Man, sometimes life throws you for a loop, especially when it comes to work. I’ve been there, staring at my ceiling at 3 AM, wondering what the heck I was supposed to be doing with my career. That’s when I first really started messing around with tarot cards for more than just fun. I mean, I’d seen people do it, thought it was kinda cool, but never really applied it to something so real, you know?
My first few tries were a disaster, frankly. I’d pull out a deck, spread ’em all out, and then ask super simple, dumb questions. Stuff like, “Will I get that promotion next month?” Or, “Should I leave my job for this other one?” And honestly, the answers were always… crap. Vague. Unhelpful. I’d get a card like The Sun and think, “Great, everything’s sunny!” but then nothing actually changed. Or I’d pull The Tower and immediately panic, thinking my career was about to blow up, without any real understanding of why or what to do.

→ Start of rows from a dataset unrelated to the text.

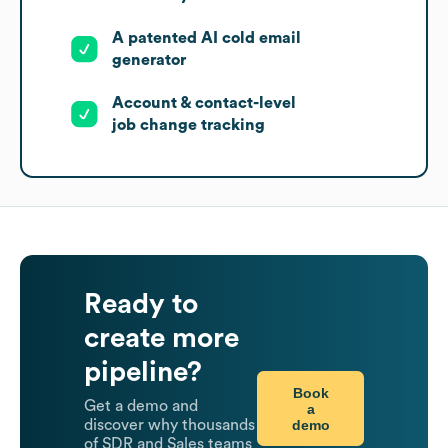
A patented AI cold email
generator
Account & contact-level
job change tracking
Ready to
create more
pipeline?
Book
Get a demo and
a
demo
discover why thousands
of SDR and Sales teams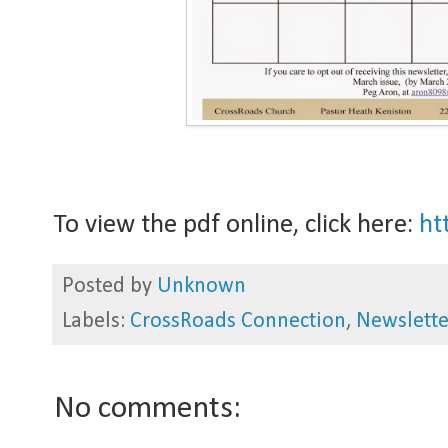
To view the pdf online, click here:
htt
Posted by
Unknown
Labels:
CrossRoads Connection
,
Newslette
No comments: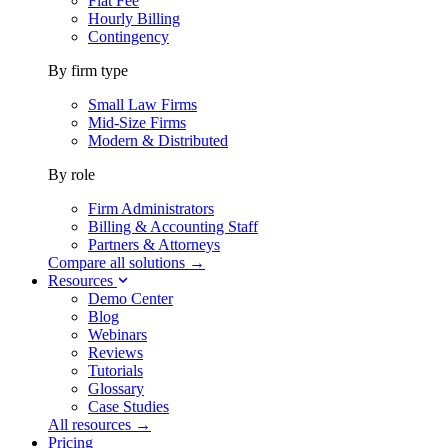
Flat Fee
Hourly Billing
Contingency
By firm type
Small Law Firms
Mid-Size Firms
Modern & Distributed
By role
Firm Administrators
Billing & Accounting Staff
Partners & Attorneys
Compare all solutions →
Resources
Demo Center
Blog
Webinars
Reviews
Tutorials
Glossary
Case Studies
All resources →
Pricing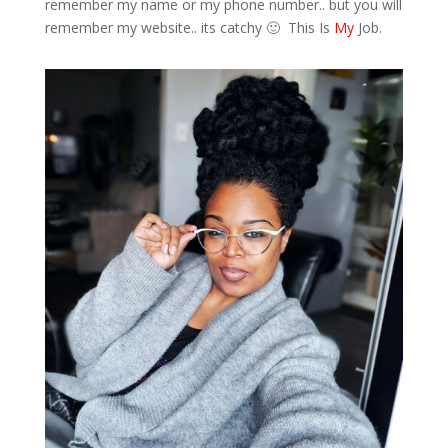
remember my name or my phone number.. but you will
remember my website.. its catchy 🙂 This Is
My
Job.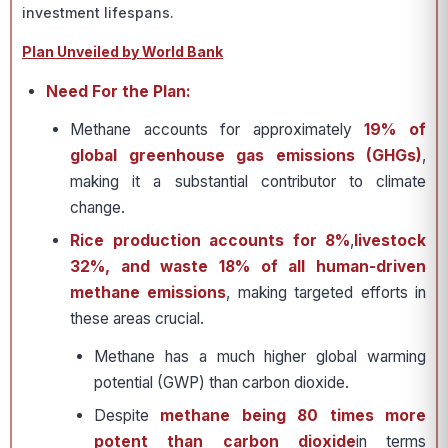
investment lifespans.
Plan Unveiled by World Bank
Need For the Plan:
Methane accounts for approximately
19% of
global greenhouse gas emissions (GHGs)
,
making it a substantial contributor to climate
change.
Rice production accounts for 8%
,
livestock
32%, and waste 18% of all human-driven
methane emissions
, making targeted efforts in
these areas crucial.
Methane has a much higher global warming
potential (GWP) than carbon dioxide.
Despite
methane being 80 times more
potent than carbon dioxide
in terms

I almost gave up on it, figured it was just mumbo jumbo. What was the point if it wasn’t telling me “yes” or “no” or giving me specific instructions? I remember one particularly frustrating night, I’d done a reading about a job offer, and the cards were just… cryptic. Nothing concrete. I pushed the deck away, totally fed up. Then, it hit me. Like a ton of bricks. I was asking the wrong damn questions. The cards aren’t some magic eight ball. They don’t tell you the exact lottery numbers or whether your boss will actually give you that raise next Tuesday. They’re more like a mirror, or maybe a really good, quiet listener who helps you figure out your own thoughts.
So, I shifted my whole approach. I started thinking, what do I really need to know? Not “what will happen,” but “what can I understand?” or “what should I focus on?” I grabbed a cheap notebook and started jotting down every question I asked, what cards came up, and then, most importantly, what it felt like. What was my gut telling me? What new perspective popped into my head?

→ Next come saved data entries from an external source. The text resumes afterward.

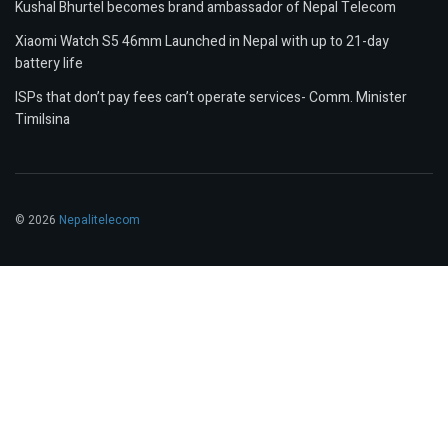
Kushal Bhurtel becomes brand ambassador of Nepal Telecom
Xiaomi Watch S5 46mm Launched in Nepal with up to 21-day
battery life
ISPs that don’t pay fees can’t operate services- Comm. Minister
Timilsina
© 2026
Nepalitelecom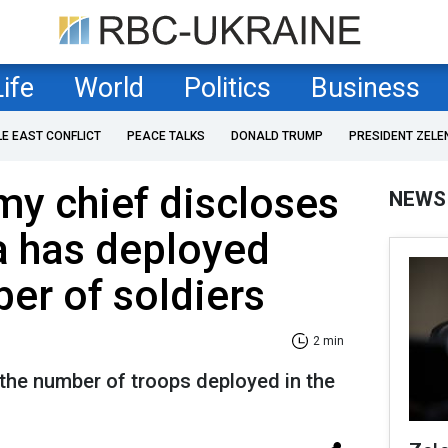
Life
World
Politics
Business
LE EAST CONFLICT
PEACE TALKS
DONALD TRUMP
PRESIDENT ZELE
my chief discloses
NEWS
a has deployed
er of soldiers
2 min
 the number of troops deployed in the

Over time, I started to figure out that the best questions were the ones that weren’t about external outcomes but about internal shifts, about my part in the whole mess. They needed to be open-ended, inviting insight, not just a prediction. It was about digging into me and my role in my career path, not just waiting for the universe to drop a fully formed job offer in my lap.

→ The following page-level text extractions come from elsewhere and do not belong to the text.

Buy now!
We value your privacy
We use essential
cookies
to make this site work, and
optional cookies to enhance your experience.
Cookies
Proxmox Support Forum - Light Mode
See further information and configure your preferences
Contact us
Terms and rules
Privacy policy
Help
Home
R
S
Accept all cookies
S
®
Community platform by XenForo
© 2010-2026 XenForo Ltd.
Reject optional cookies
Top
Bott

Good Questions I Started Asking:
- For understanding myself and my current path:
- What hidden talents or skills am I currently overlooking that could serve my career?
- What passions or interests am I not prioritizing that could bring more fulfillment to my work?
- Where am I resisting growth or change in my current professional life?
- What aspect of myself needs more attention for my career to truly flourish?
- What is the core energy or theme I should embody in my work right now?
- For clarity about my current situation:
- What opportunities am I currently blind to in my professional environment?
- What is the real, underlying challenge I’m facing in my job that I haven’t acknowledged?
- How are my current work choices impacting my long-term career trajectory?
- What am I taking for granted or not appreciating about my current employment?
- For overcoming blocks and moving forward:
- What specific belief or fear is holding me back from pursuing a new career direction?
- What small, tangible action can I take today to start unblocking this professional stagnation?
- How can I better communicate my value or needs in my current role or in a job search?
- What kind of support do I need to seek out to effectively move past this career hurdle?
- What lesson do I need to learn or integrate before I can successfully move to the next stage?
- For exploring future direction and potential:
- What kind of work environment would best nurture my skills and growth at this time?
- What potential outcome might I see if I commit to pursuing (a specific career idea/project)?
- What core purpose or mission should I be focusing on when thinking about my next career move?
- What qualities do I need to cultivate within myself to attract the career I truly desire?
I remember this one time, I was absolutely convinced I had to switch industries. I was miserable, felt totally stuck. My old questions would have just given me a “yes/no” or some vague thing. But using these new kinds of questions, I asked, “What lessons am I meant to extract from this current role before I can truly thrive elsewhere?” The cards gave me a strong message about patience, building solid foundations, and mastering some communication skills. It forced me to look at my current job not as a prison, but as a classroom. I spent another year there, intentionally honing those specific skills. And when I finally did move on, man, I felt so much more confident and ready. It wasn’t the cards telling me to stay or go; it was them helping me see what I needed to do while I was there.
So yeah, that’s what I learned. Tarot isn’t about predicting the future in some crystal-ball way. It’s about getting real clear on your own head, your own feelings, and what actions you can take to shape your damn future. It gives you a roadmap for your internal journey, not a lottery ticket for easy answers. It really helped me out, honestly.